Using kvcached + sglang + qwen-fp8 directly causes an out-of-bounds error. [bug]
I’m currently using an image-based setup to start kvcached + sglang, and now I want to use the Qwen3 FP8 model. The inference framework can be successfully deployed, but as soon as I send a request to sglang, an out-of-bounds error occurs. However, if I switch the FP8 model back to a BF16 model, everything works fine and no errors appear.
Here is my run command.
python3 -m sglang.launch_server --model /workspace/data/data/Qwen3-8B-FP8/ --disable-radix-cache --port 30000
/usr/local/lib/python3.12/dist-packages/torch/cuda/__init__.py:63: FutureWarning: The pynvml package is deprecated. Please install nvidia-ml-py instead. If you did not install pynvml directly, please report this to the maintainers of the package that installed pynvml for you.
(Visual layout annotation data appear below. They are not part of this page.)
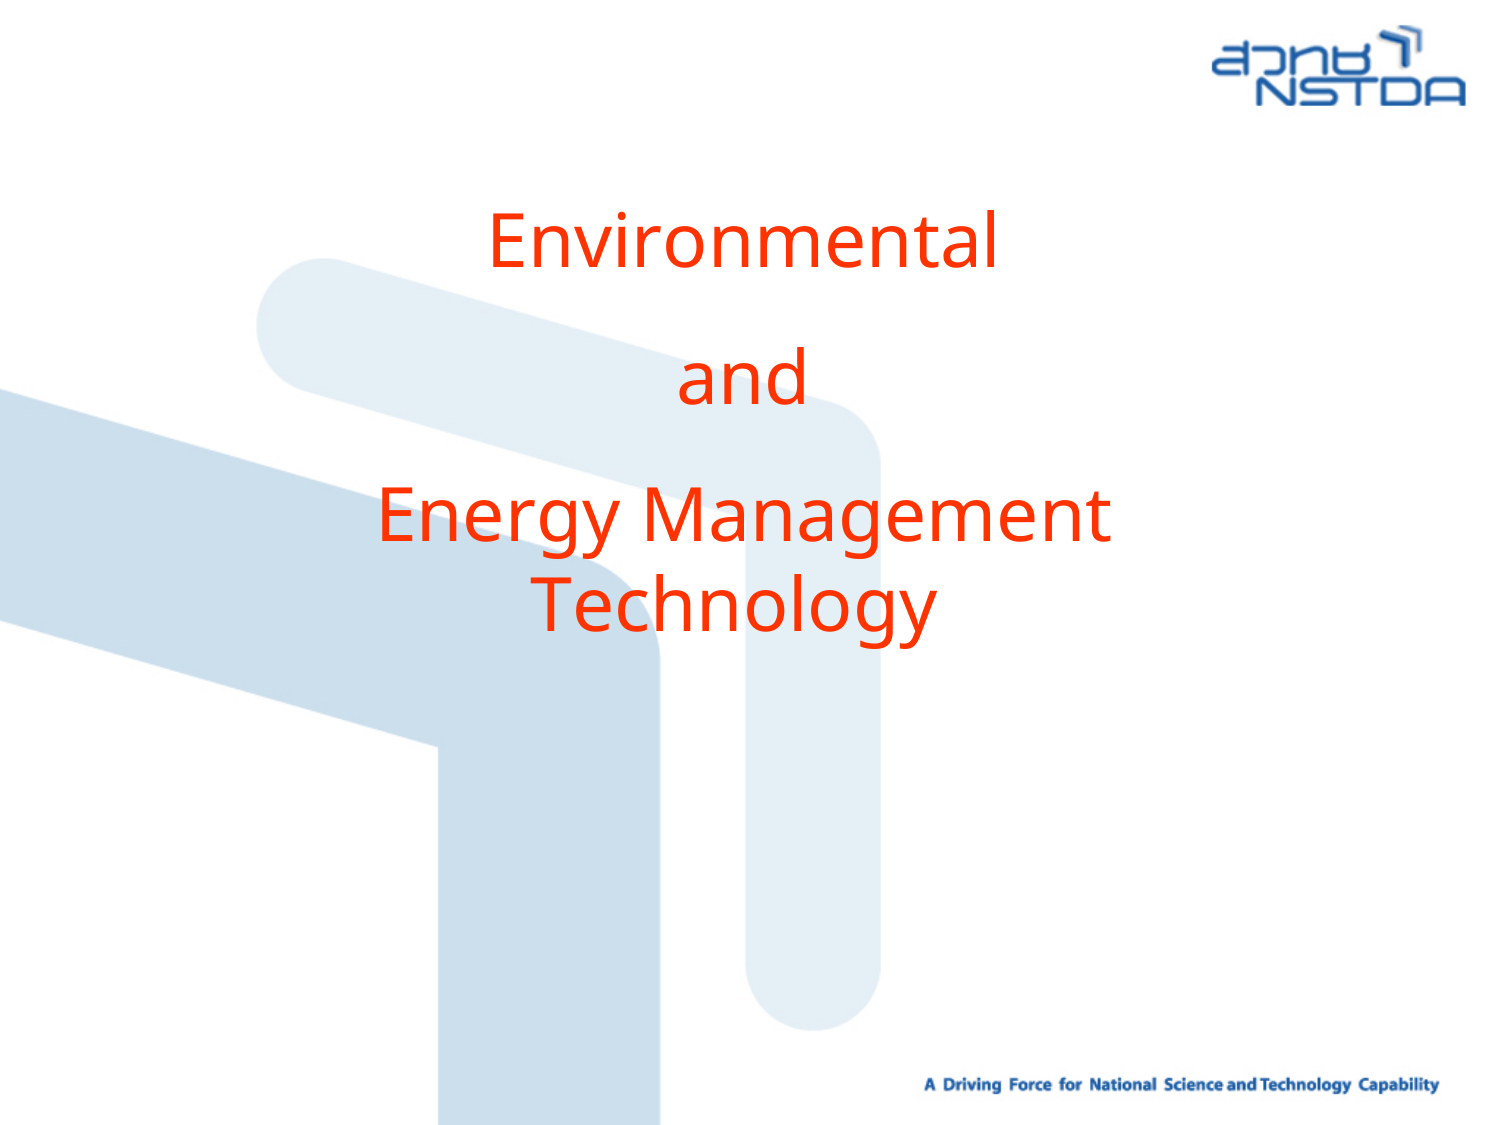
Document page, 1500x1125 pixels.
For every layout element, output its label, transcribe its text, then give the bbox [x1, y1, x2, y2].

picture [0, 0, 1500, 1125]
text_box Environmental and Energy Management Technology [206, 184, 1282, 654]
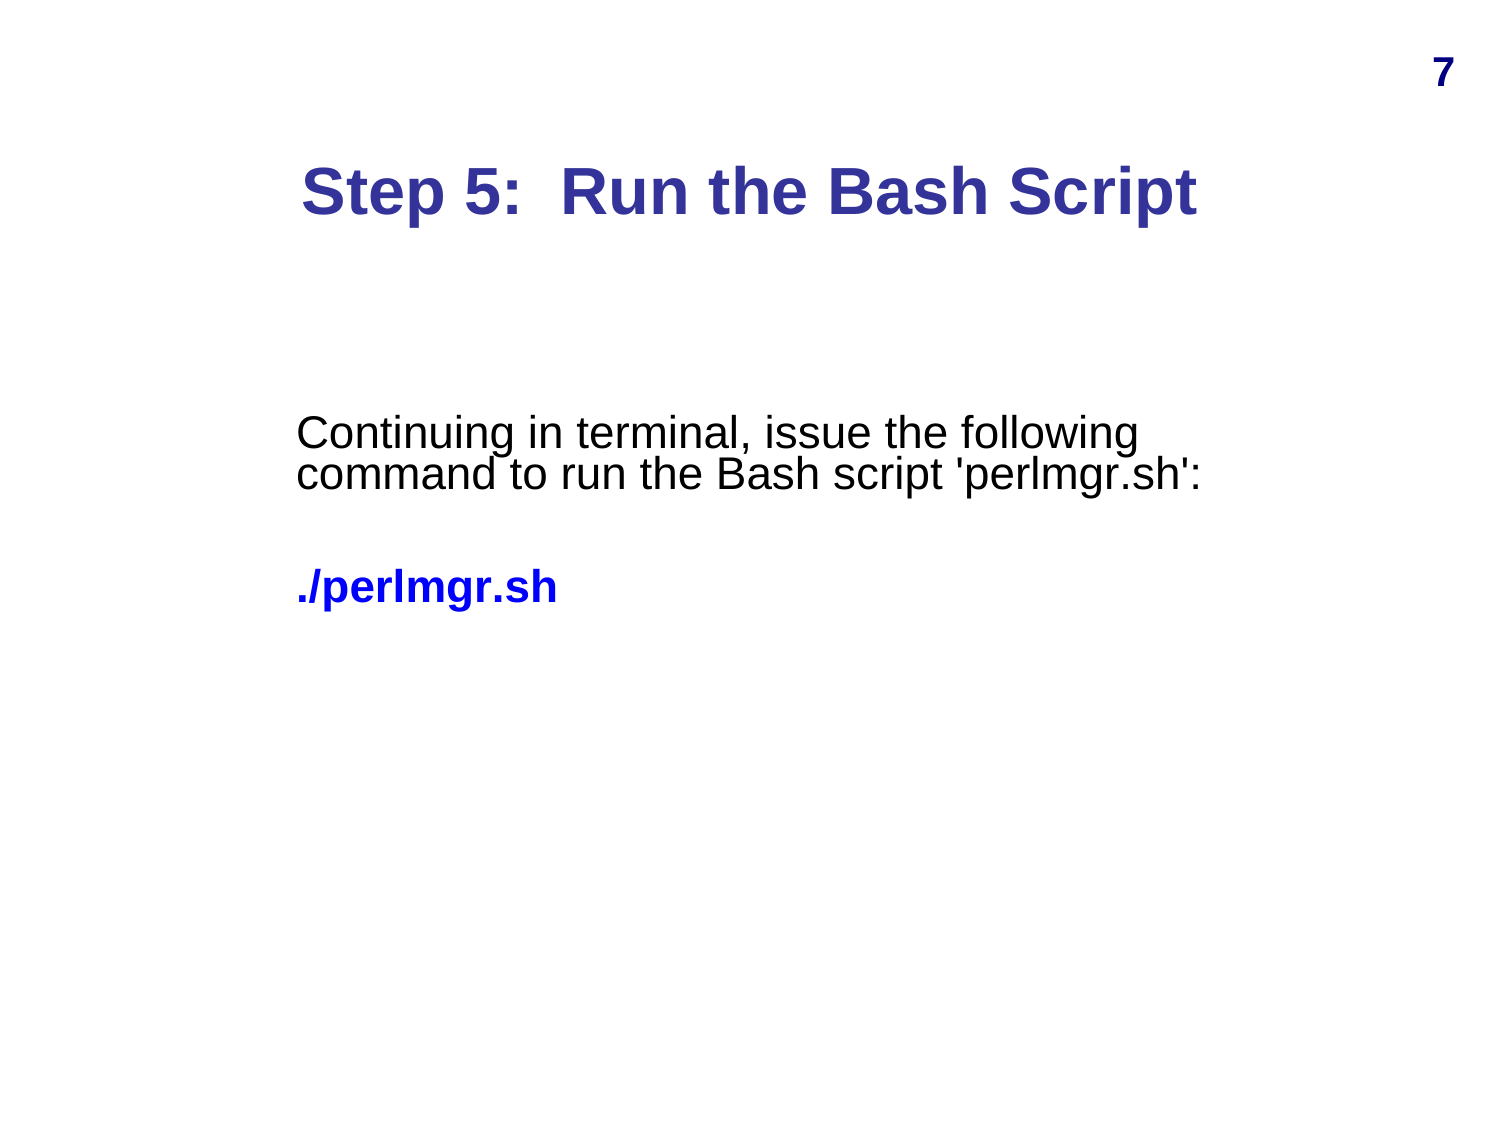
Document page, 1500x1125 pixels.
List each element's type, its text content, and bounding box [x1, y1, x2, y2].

text_box 7 [1387, 37, 1500, 103]
list Continuing in terminal, issue the following command to run the Bash script 'perlmgr.sh': ./perlmgr.sh [225, 350, 1276, 771]
title Step 5: Run the Bash Script [75, 119, 1426, 263]
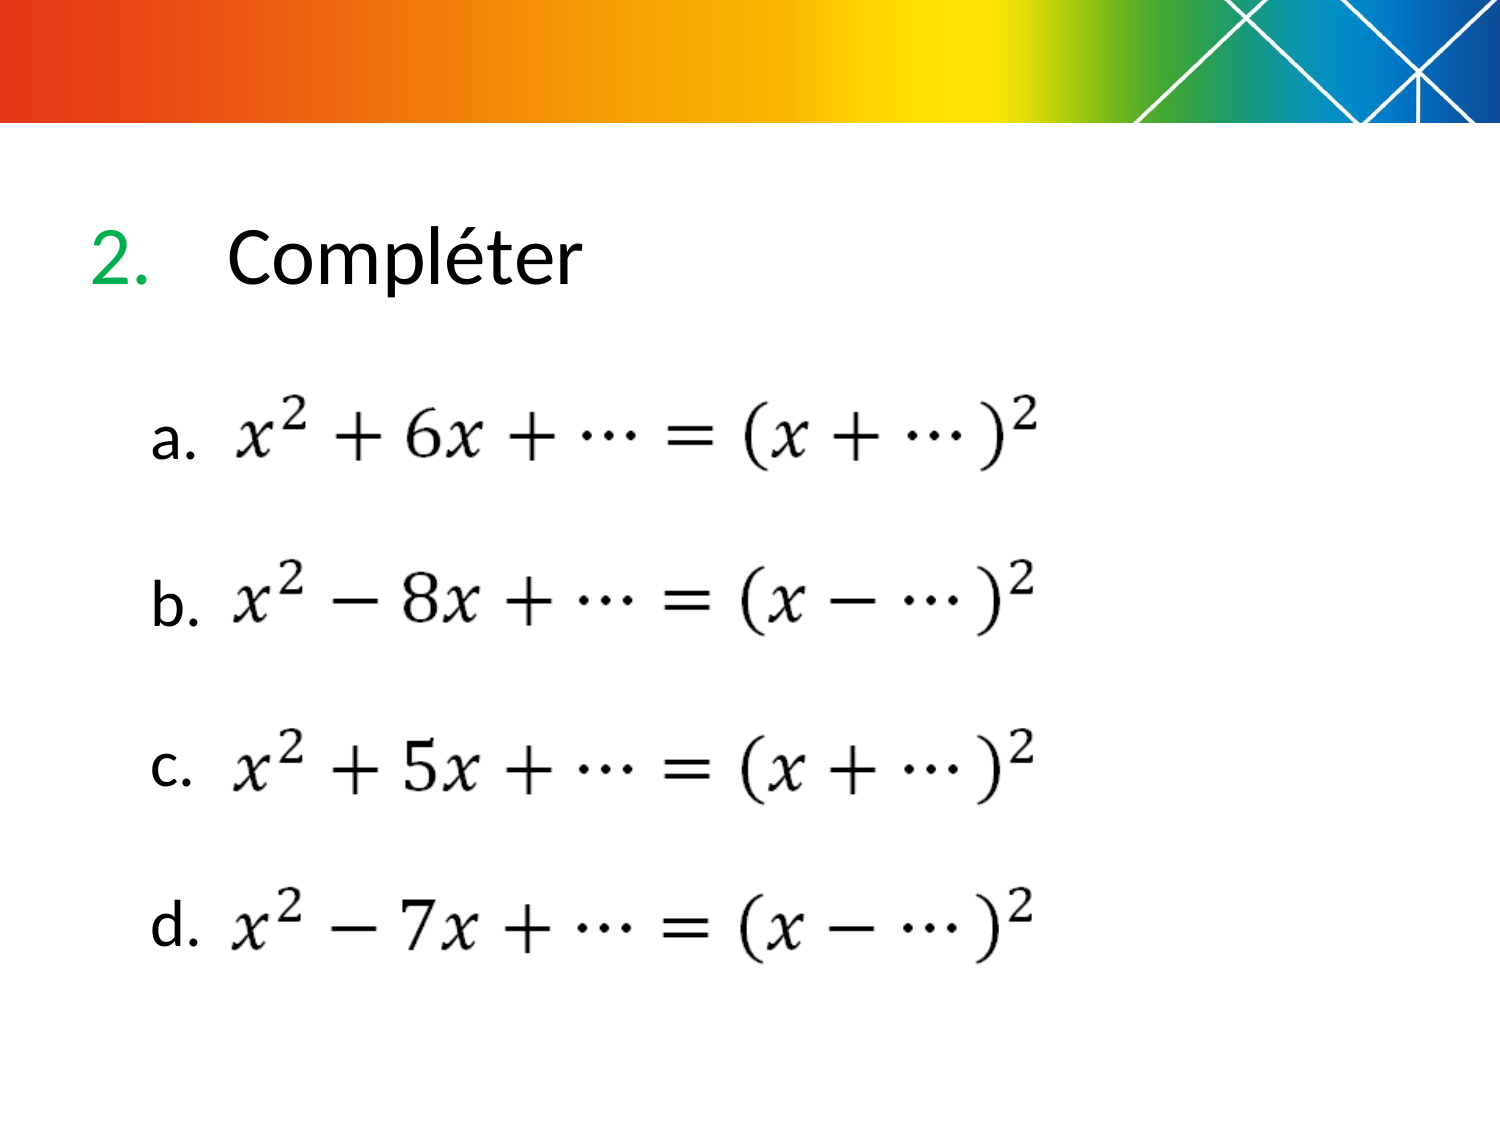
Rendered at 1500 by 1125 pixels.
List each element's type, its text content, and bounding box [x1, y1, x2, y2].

picture [1340, 0, 1500, 123]
picture [0, 0, 1359, 123]
picture [218, 881, 1046, 977]
picture [218, 716, 1055, 815]
picture [218, 550, 1055, 648]
text_box a. b. c. d. [135, 385, 691, 1048]
picture [218, 373, 1052, 486]
text_box Compléter [75, 164, 1500, 339]
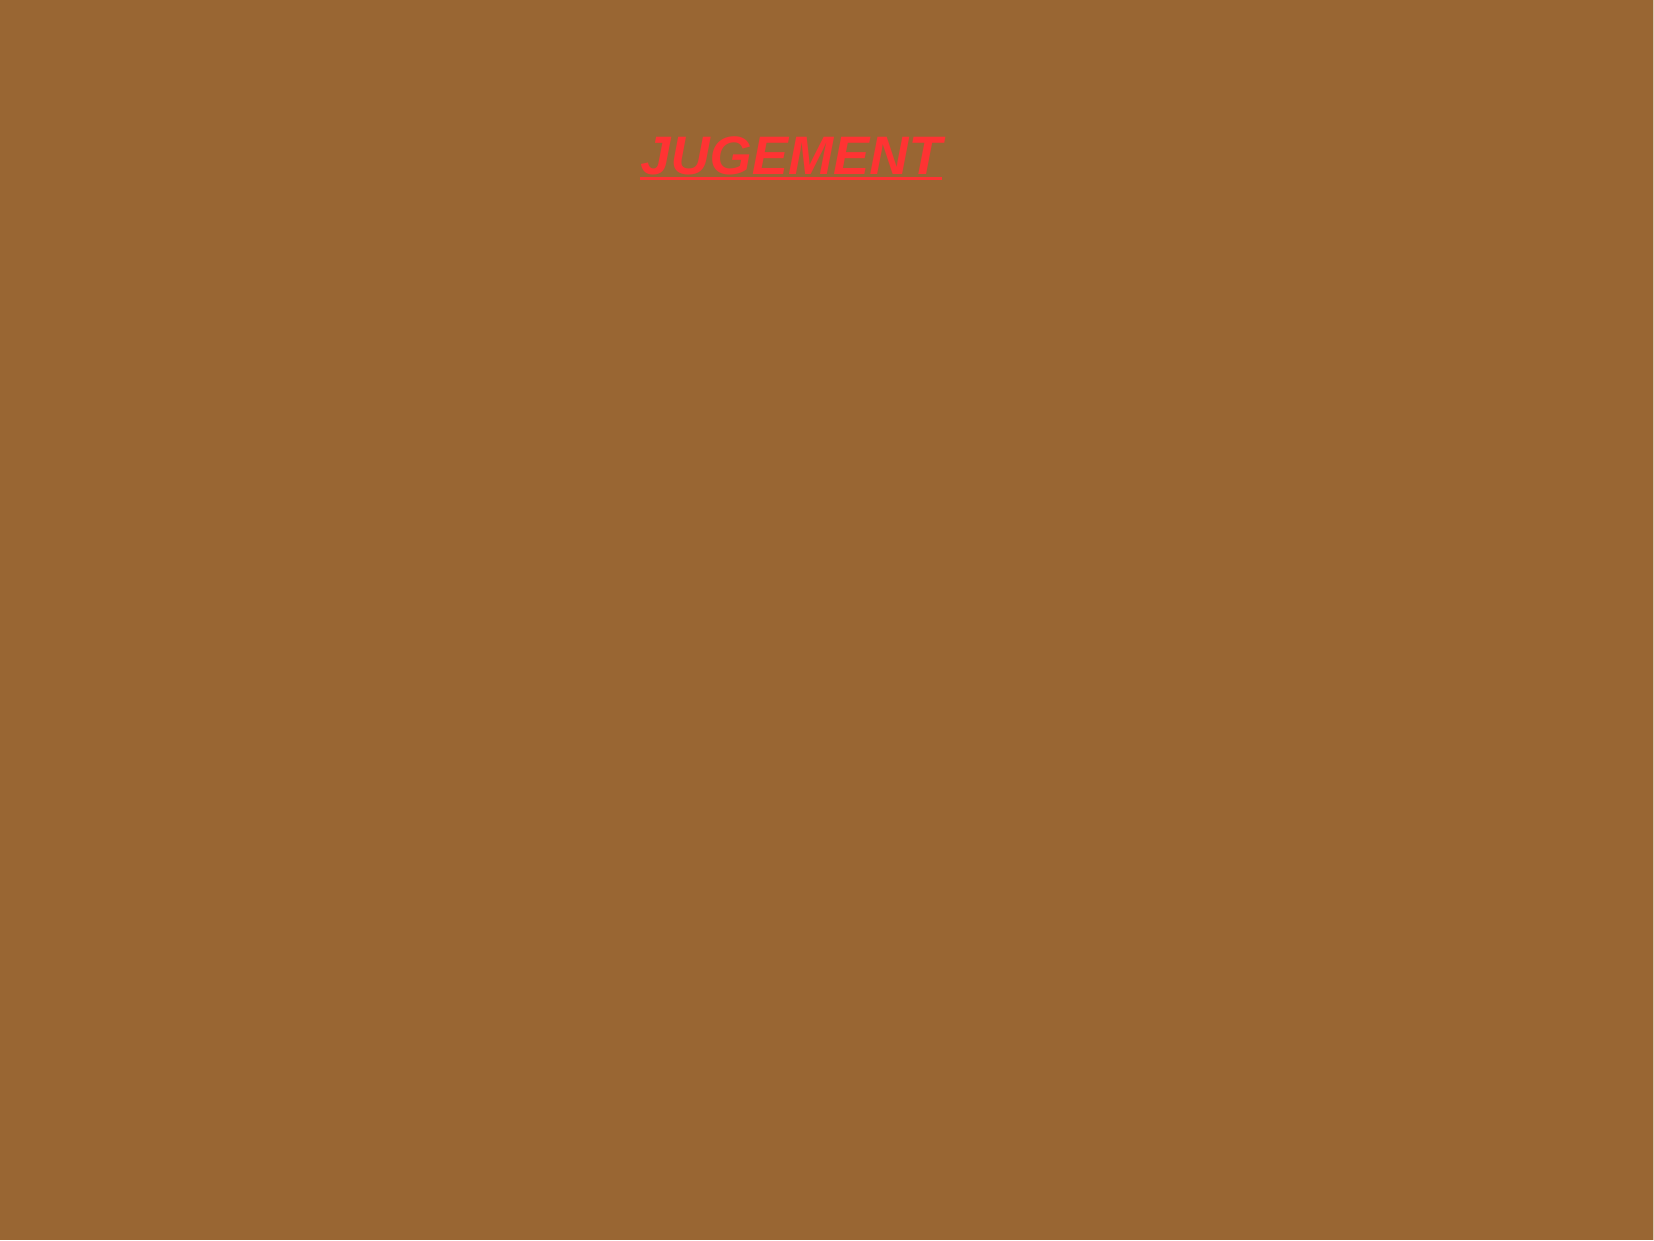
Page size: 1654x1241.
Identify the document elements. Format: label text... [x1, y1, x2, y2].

text_box JUGEMENT [366, 118, 1217, 195]
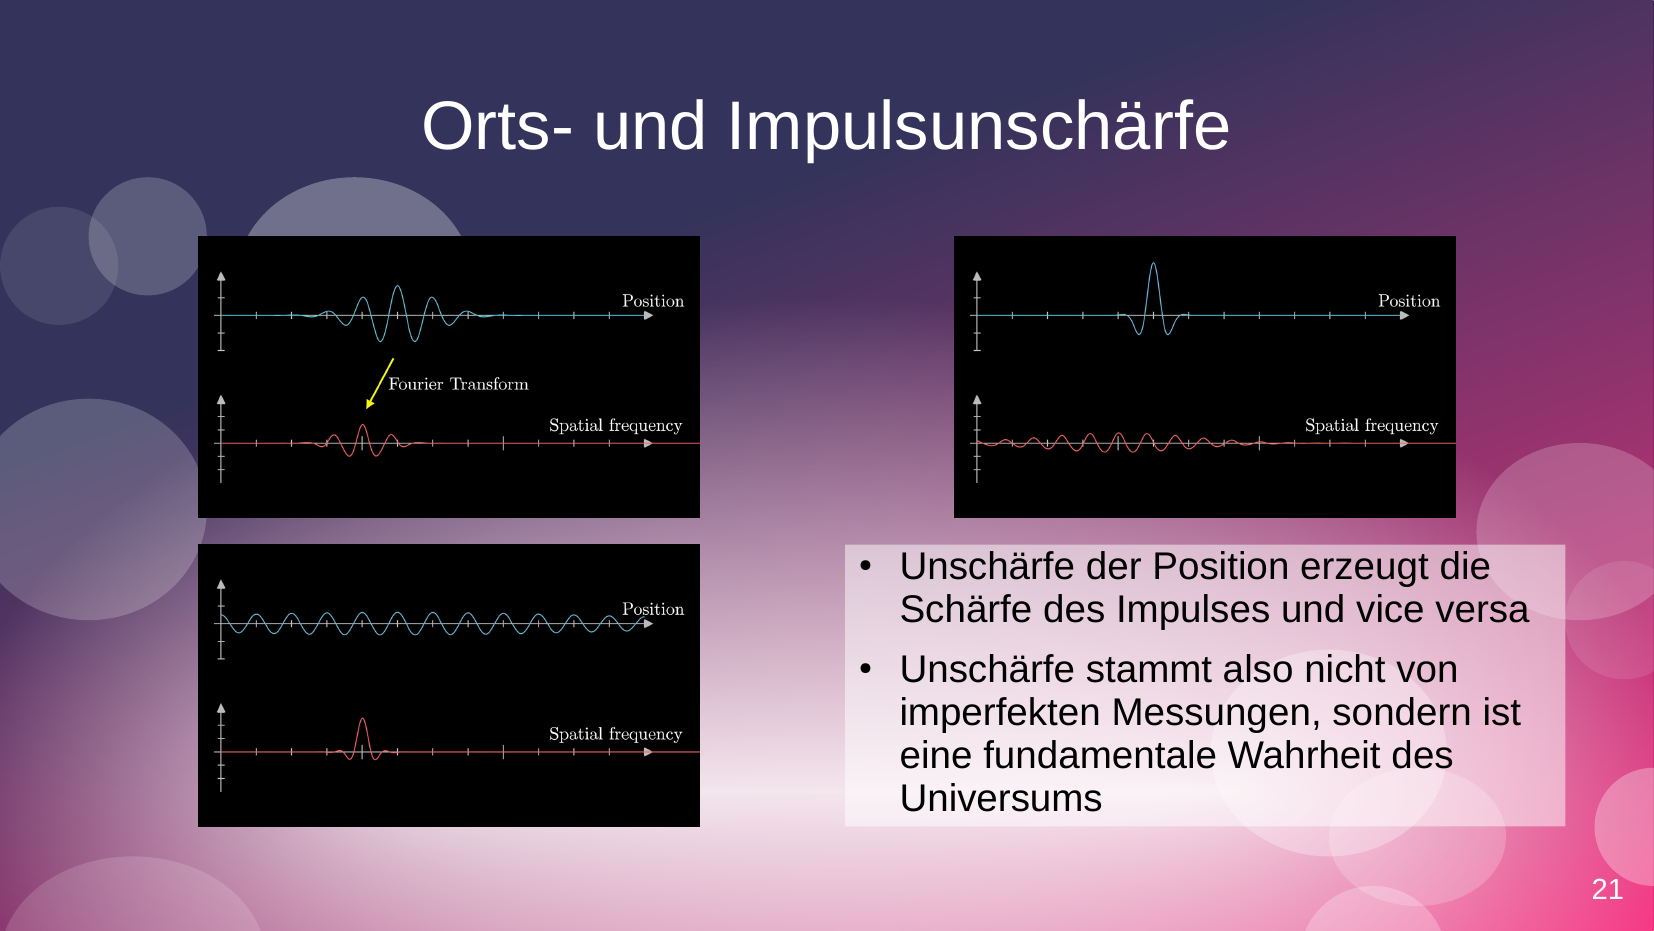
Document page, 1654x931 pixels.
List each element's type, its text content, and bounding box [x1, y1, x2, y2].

import pynvml # type: ignore[import]
[kvcached][INFO][2025-10-30 07:45:57][patch_base.py:98] Applying 3 patches for sglang
[kvcached][INFO][2025-10-30 07:46:02][version_utils.py:189] Detected sglang version: 0.5.3
[kvcached][INFO][2025-10-30 07:46:02][version_utils.py:189] Detected sglang version: 0.5.3
[kvcached][INFO][2025-10-30 07:46:07][version_utils.py:189] Detected sglang version: 0.5.3
[kvcached][INFO][2025-10-30 07:46:07][patch_base.py:178] Successfully patched sglang: elastic_allocator, elastic_memory_pool, scheduler_memory_leak
`torch_dtype` is deprecated! Use `dtype` instead!
WARNING:sglang.srt.server_args:
########################################################################
For contributors and developers: #
Please move environment variable definitions to sglang.srt.environ #
using the following pattern: #
SGLANG_XXX = EnvBool(False) #
#
########################################################################
[2025-10-30 07:47:48] INFO: 127.0.0.1:56338 - "POST /generate HTTP/1.1" 200 OK
[2025-10-30 07:47:48] The server is fired up and ready to roll!
[2025-10-30 07:47:57] INFO: 127.0.0.1:54362 - "POST /v1/chat/completions HTTP/1.1" 200 OK
[2025-10-30 07:47:57] Prefill batch. #new-seq: 1, #new-token: 11, #cached-token: 0, token usage: 0.00, #running-req: 0, #queue-req: 0,
/pytorch/aten/src/ATen/native/cuda/Indexing.cu:1478: indexSelectSmallIndex: block: [8,0,0], thread: [0,0,0] Assertion `srcIndex < srcSelectDimSize` failed.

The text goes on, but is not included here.